Sweet and Sour Rock ‘n’ Roll From Australia’s Circle Pit
Photo courtesy of Hardly Art

upstarts shred the underground

By Beverly Bryan
January 4, 2012

Sydney duo Circle Pit mine decades of scuzzy psych, garage, and proto punk, extract all the purest bits, and make addictive new songs out of them. Gaunt, pouty BFFs Jack Mannix and Angie Bermuda share guitar and songwriting detail and junk-sick vocals. They earned their punk rock degrees in the band Kiosk and it’s clear they’ve studied the esoteric cannon, but it’s equally clear they don’t feel beholden to any of it.

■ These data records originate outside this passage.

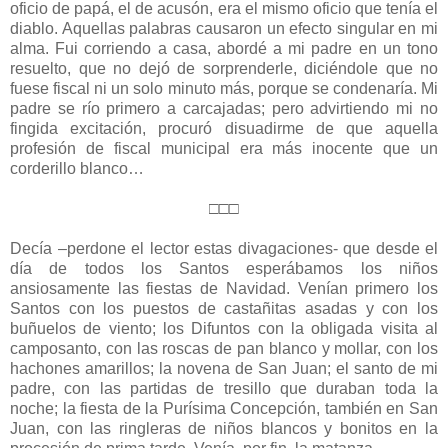
oficio de papá, el de acusón, era el mismo oficio que tenía el
diablo. Aquellas palabras causaron un efecto singular en mi
alma. Fui corriendo a casa, abordé a mi padre en un tono
resuelto, que no dejó de sorprenderle, diciéndole que no
fuese fiscal ni un solo minuto más, porque se condenaría. Mi
padre se río primero a carcajadas; pero advirtiendo mi no
fingida excitación, procuró disuadirme de que aquella
profesión de fiscal municipal era más inocente que un
corderillo blanco…
□□□
Decía –perdone el lector estas divagaciones- que desde el
día de todos los Santos esperábamos los niños
ansiosamente las fiestas de Navidad. Venían primero los
Santos con los puestos de castañitas asadas y con los
buñuelos de viento; los Difuntos con la obligada visita al
camposanto, con las roscas de pan blanco y mollar, con los
hachones amarillos; la novena de San Juan; el santo de mi
padre, con las partidas de tresillo que duraban toda la
noche; la fiesta de la Purísima Concepción, también en San
Juan, con las ringleras de niños blancos y bonitos en la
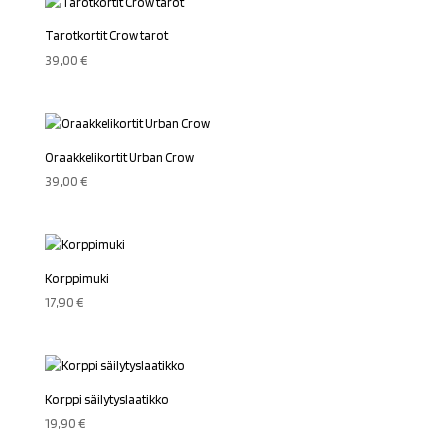
Tarotkortit Crow tarot
39,00
€
Oraakkelikortit Urban Crow
39,00
€
Korppimuki
17,90
€
Korppi säilytyslaatikko
19,90
€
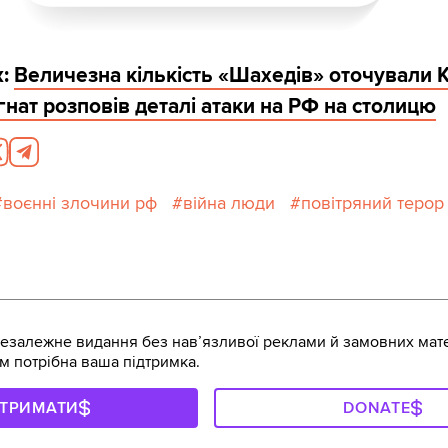
ж:
Величезна кількість «Шахедів» оточували К
Ігнат розповів деталі атаки на РФ на столицю
воєнні злочини рф
війна люди
повітряний терор
залежне видання без навʼязливої реклами й замовних мате
м потрібна ваша підтримка.
ДТРИМАТИ
DONATE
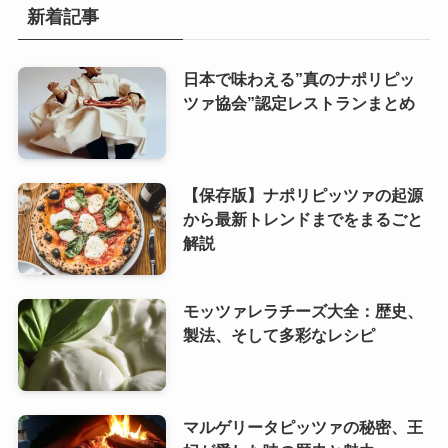
新着記事
日本で味わえる”真のナポリピッ
ツァ協会”認定レストランまとめ
【保存版】ナポリピッツァの起源
から最新トレンドまでをまるごと
解説
モッツァレラチーズ大全：歴史、
製法、そして多彩なレシピ
マルゲリータピッツァの秘密、王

Take the name. It could be heard as a smirking subversion of punk orthodoxy or, alternatively, as a nostalgic reference, pointing out that, sadly, you don’t see too many real circle pits these days. Either way, it’s the perfect banner for their drop-out anthems.

Among their preferred subjects are drugs and the things you do to get them. It’s like they took Lou Reed’s finely drawn demimonde portraits and smeared them with grimy fingers. Sonically, their 2010 debut album Bruise Constellation on the venerable Siltbreeze exhibits classic slackery in the mode of The Meat Puppets, Spacemen 3, and Sonic Youth. But it’s a wonderfully varied ride. “Infinity” is a psychedelic slow jam with a gooey center, while “Hurricane” takes on the urgency and rawness of Dangerhouse-era L.A. punk.

These kids are up there with Dead Moon/Pierced Arrows for making music as noisy as it is catchy and emotive. But even their catchiest songs tend to sprawl in a languishing way that hints at the desolate expanses further inland from Sydney.

Kids would totally have been skating to this stuff in the ’80s and ’90s — or, you know, just sitting there and staring at things. That was fun too.

Fans of all the aforementioned influences will love Circle Pit’s dirty, druggy side. Fans of bands like Slumber Party and Dum Dum Girls will dig their free and tender moments, as displayed on the more recent Slave/Honey seven-inch — a couple of leggy drones that radiate warmth and ooze sweetness.

In addition to the repeated Royal Trux comparisons, we’ve heard that the pair get some random flack for having a lot of style. (See Mannix’s sexy self-portraits for Vice.) You can’t help it if you got it, people. Don’t get mad.